Key Tables / Differentials
| Functional PNET | Hormone/syndrome | Clue | Location |
|---|---|---|---|
| Insulinoma | Insulin → Whipple triad | ↑insulin AND C-peptide | Anywhere (90% benign) |
| Gastrinoma (ZES) | Gastrin | Refractory/distal ulcers + diarrhea; secretin ↑gastrin | Passaro triangle; MEN1 |
| Glucagonoma | Glucagon | Necrolytic migratory erythema, diabetes | Tail |
| VIPoma | VIP | WDHA (watery diarrhea, hypokalemia, achlorhydria) | Distal |
| Somatostatinoma | Somatostatin | Diabetes + gallstones + steatorrhea | Head |
| Cystic lesion | Cyst-fluid | Note |
|---|---|---|
| Serous cystadenoma | Low CEA, low amylase | Benign; central scar/calcification |
| Mucinous cystadenoma | High CEA, low amylase | Premalignant → resect (tail, women) |
| IPMN | High CEA + high amylase | Main-duct → resect; side-branch → surveil |
| Pseudocyst | High amylase, low CEA | Post-pancreatitis; observe first |
Board Pearls
- Whipple triad (hypoglycemia symptoms + glucose <50 + relief with glucose) → insulinoma; C-peptide distinguishes from exogenous insulin (low in factitious).
- Courvoisier sign (palpable nontender gallbladder + painless jaundice) → pancreatic head/periampullary cancer.
- Secretin stimulation test → gastrin rises in ZES (falls in normals).

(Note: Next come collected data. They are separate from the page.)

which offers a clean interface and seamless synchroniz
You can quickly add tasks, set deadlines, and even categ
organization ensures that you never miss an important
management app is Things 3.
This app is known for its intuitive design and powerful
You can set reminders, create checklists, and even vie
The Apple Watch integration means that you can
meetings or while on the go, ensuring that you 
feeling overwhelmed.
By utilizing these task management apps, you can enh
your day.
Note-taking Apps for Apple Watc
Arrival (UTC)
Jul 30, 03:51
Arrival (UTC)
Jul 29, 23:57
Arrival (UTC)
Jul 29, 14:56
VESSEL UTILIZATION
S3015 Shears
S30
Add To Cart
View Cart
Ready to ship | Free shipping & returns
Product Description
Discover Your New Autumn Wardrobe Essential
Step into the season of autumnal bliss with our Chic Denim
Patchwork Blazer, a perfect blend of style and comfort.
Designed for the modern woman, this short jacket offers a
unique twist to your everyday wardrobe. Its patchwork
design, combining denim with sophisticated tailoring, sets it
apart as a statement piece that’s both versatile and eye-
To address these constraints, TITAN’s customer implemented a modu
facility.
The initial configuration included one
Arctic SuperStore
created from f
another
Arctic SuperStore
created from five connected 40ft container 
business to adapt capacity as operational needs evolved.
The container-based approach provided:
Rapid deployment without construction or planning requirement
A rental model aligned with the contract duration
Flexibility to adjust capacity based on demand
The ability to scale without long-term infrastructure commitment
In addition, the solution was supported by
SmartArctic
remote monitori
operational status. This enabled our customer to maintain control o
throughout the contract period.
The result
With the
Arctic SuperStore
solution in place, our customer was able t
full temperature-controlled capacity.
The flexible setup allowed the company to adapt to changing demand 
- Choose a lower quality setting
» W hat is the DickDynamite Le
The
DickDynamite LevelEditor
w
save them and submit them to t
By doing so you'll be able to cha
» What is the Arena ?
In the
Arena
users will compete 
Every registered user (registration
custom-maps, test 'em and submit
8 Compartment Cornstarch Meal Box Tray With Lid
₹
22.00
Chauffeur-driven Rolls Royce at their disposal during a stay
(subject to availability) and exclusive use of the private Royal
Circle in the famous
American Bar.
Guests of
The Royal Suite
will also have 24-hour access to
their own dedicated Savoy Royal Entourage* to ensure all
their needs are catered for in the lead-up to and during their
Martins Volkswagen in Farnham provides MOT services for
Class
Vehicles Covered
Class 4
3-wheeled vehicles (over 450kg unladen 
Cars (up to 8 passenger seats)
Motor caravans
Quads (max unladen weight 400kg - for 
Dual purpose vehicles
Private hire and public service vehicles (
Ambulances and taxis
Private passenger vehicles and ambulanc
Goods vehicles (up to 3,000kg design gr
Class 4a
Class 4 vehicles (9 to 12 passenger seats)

- Most accurate cyst marker for a mucinous lesion = cyst-fluid CEA.
Classic Vignette Triggers
- "Epigastric pain to the back, ↑lipase, alcohol" → acute pancreatitis → fluids + enteral feeding.
- "Sentinel GI bleed days after a Whipple" → GDA stump pseudoaneurysm → angioembolization.
- "Necrolytic migratory erythema + new diabetes + tail mass" → glucagonoma.
- "Watery diarrhea, hypokalemia, achlorhydria" → VIPoma (WDHA).
- "Refractory ulcers beyond the bulb + diarrhea + high gastrin" → gastrinoma (rule out MEN1).